Ich empfehle allen Bürgermeistern, Stellvertretern oder Kandidaten: gehen Sie offen auf Ihre Mitarbeiter zu, aber verlangen Sie nichts, das Sie sich nicht selber zumuten würden. Seien Sie in Haltung, Pflichterfüllung und Zuverlässigkeit ein Vorbild, diese sogenannten Sekundärtugenden machten den preußischen Verwaltungsstaat zu einem Erfolgsmodell, und ein bisschen mehr Preußen würde unserem heutigen Staat durchaus zur Ehre gereichen.

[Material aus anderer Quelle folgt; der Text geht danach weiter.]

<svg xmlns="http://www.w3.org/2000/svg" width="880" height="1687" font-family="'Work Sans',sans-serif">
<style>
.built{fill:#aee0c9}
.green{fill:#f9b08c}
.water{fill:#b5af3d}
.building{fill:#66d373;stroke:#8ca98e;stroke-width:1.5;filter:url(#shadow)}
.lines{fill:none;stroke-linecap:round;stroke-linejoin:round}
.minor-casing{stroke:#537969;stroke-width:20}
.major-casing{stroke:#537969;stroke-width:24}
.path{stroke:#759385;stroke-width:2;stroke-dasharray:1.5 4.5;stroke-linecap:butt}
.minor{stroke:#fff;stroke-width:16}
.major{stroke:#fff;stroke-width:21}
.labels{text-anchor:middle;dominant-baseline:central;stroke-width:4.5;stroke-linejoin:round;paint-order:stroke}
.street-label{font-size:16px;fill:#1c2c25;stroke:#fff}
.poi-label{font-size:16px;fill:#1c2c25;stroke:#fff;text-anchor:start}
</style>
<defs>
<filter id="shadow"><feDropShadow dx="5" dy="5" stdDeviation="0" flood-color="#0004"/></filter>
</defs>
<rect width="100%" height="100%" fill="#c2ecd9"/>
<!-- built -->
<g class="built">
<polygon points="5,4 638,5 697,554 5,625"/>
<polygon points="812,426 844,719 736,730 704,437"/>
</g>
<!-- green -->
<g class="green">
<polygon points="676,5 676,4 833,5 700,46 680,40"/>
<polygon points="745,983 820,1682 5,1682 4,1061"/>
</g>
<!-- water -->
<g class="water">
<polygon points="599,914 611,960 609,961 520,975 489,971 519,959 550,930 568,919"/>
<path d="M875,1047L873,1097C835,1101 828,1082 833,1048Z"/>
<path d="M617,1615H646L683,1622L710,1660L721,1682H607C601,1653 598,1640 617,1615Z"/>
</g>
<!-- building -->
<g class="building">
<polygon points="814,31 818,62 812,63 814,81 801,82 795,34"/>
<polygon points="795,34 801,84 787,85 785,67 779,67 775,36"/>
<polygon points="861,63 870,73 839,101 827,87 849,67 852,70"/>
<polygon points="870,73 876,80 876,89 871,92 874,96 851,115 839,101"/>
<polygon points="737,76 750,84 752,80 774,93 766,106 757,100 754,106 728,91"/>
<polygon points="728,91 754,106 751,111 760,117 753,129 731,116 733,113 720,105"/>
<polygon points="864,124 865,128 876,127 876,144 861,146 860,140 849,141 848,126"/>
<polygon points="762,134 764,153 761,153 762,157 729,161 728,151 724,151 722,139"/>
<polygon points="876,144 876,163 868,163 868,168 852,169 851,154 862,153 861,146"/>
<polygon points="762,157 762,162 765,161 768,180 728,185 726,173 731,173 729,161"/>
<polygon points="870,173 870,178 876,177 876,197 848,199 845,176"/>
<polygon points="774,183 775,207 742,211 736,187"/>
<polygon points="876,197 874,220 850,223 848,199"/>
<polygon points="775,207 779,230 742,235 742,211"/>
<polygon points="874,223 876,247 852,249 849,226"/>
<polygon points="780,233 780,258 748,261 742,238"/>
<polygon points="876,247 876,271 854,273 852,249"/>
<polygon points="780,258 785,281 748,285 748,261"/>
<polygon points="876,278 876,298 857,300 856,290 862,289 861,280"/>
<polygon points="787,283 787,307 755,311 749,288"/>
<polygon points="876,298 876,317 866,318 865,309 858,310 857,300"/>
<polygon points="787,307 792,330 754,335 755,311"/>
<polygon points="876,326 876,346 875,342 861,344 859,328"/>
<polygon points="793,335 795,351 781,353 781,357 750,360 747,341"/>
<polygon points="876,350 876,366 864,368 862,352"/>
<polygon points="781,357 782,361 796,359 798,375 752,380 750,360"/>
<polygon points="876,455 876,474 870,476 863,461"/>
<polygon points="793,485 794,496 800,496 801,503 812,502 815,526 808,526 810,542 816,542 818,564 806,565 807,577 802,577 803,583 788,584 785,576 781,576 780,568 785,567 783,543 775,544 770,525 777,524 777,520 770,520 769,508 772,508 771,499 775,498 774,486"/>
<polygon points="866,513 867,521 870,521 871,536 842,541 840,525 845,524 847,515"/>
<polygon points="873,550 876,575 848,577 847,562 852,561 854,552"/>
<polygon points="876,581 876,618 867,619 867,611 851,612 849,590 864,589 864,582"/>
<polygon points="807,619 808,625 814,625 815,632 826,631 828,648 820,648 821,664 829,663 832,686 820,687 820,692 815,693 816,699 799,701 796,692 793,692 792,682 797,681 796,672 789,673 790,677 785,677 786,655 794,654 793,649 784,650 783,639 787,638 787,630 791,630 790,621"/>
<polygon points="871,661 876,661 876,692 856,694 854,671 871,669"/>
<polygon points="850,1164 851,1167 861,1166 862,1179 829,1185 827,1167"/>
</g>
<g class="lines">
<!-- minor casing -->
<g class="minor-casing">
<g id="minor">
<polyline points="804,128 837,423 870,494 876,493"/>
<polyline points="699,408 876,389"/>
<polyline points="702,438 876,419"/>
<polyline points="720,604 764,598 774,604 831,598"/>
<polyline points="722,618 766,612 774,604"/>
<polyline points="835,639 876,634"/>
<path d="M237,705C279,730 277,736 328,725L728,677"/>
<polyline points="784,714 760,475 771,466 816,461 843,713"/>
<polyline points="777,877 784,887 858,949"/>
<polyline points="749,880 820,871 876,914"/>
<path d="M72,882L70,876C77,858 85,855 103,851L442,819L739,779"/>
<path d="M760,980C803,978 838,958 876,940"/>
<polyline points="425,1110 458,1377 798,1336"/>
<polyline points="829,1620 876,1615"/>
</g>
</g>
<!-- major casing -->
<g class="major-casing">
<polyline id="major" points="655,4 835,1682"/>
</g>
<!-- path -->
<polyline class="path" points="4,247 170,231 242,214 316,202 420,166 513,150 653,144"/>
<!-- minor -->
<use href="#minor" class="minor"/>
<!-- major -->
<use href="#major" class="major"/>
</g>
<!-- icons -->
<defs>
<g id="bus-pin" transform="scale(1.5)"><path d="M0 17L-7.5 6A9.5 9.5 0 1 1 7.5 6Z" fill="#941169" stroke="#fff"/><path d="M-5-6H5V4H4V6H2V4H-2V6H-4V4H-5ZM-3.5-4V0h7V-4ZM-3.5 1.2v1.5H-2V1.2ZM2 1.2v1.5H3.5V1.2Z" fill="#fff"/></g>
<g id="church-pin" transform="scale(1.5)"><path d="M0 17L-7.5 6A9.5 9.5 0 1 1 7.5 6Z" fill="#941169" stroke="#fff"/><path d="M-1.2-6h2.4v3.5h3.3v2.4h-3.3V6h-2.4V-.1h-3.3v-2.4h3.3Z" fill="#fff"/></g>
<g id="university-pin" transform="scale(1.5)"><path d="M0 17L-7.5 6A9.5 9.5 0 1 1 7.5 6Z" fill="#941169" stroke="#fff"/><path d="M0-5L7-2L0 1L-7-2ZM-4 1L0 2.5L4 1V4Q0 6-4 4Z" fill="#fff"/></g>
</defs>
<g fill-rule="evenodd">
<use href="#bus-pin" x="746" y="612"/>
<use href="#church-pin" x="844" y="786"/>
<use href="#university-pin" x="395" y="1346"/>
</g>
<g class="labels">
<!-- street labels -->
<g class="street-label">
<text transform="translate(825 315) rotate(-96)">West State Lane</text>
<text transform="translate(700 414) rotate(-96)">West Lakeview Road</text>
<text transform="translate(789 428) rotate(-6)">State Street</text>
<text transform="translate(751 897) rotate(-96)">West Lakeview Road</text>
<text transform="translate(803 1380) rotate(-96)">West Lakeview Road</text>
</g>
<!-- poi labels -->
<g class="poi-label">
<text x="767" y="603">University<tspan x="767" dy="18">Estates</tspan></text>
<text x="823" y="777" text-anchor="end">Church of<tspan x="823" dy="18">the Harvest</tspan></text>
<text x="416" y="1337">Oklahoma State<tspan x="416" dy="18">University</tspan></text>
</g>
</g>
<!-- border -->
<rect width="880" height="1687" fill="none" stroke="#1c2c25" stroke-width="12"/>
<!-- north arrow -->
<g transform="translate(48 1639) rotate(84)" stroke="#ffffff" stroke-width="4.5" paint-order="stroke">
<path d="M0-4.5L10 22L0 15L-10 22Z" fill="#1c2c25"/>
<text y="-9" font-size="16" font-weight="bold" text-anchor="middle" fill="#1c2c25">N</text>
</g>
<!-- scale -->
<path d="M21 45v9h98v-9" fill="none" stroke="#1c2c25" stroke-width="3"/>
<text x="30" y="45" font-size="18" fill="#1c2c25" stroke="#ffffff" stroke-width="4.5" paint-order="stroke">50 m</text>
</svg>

Falls ich im Zuge meiner Amtsführung jemanden, sei es Gemeinderat, Verwaltungspersonal oder Mitbürger mit meiner durch fast 25 Jahre selbstständiger und vorher 10 Jahre militärischer Tätigkeit geprägten, auf zügige Entscheidungen drängenden Art, verletzt haben sollte, dann tut es mir leid. Jetzt, gegen Ende (voraussichtlich) meiner Vertretungszeit, muss ich sagen, trotz der erheblichen Zusatzbelastung für mich, für meine Frau und auch für meine Praxistätigkeit, bin ich dankbar für die Erfahrungen, die ich in diesem halben Jahr machen durfte - seien es vertiefte Einblicke in das Wesen unserer Gemeindeverwaltung, seien es die menschlichen Aspekte im miteinander Arbeiten mit Gemeinderat und Verwaltung. Ihnen allen gilt hiermit noch einmal mein Dank!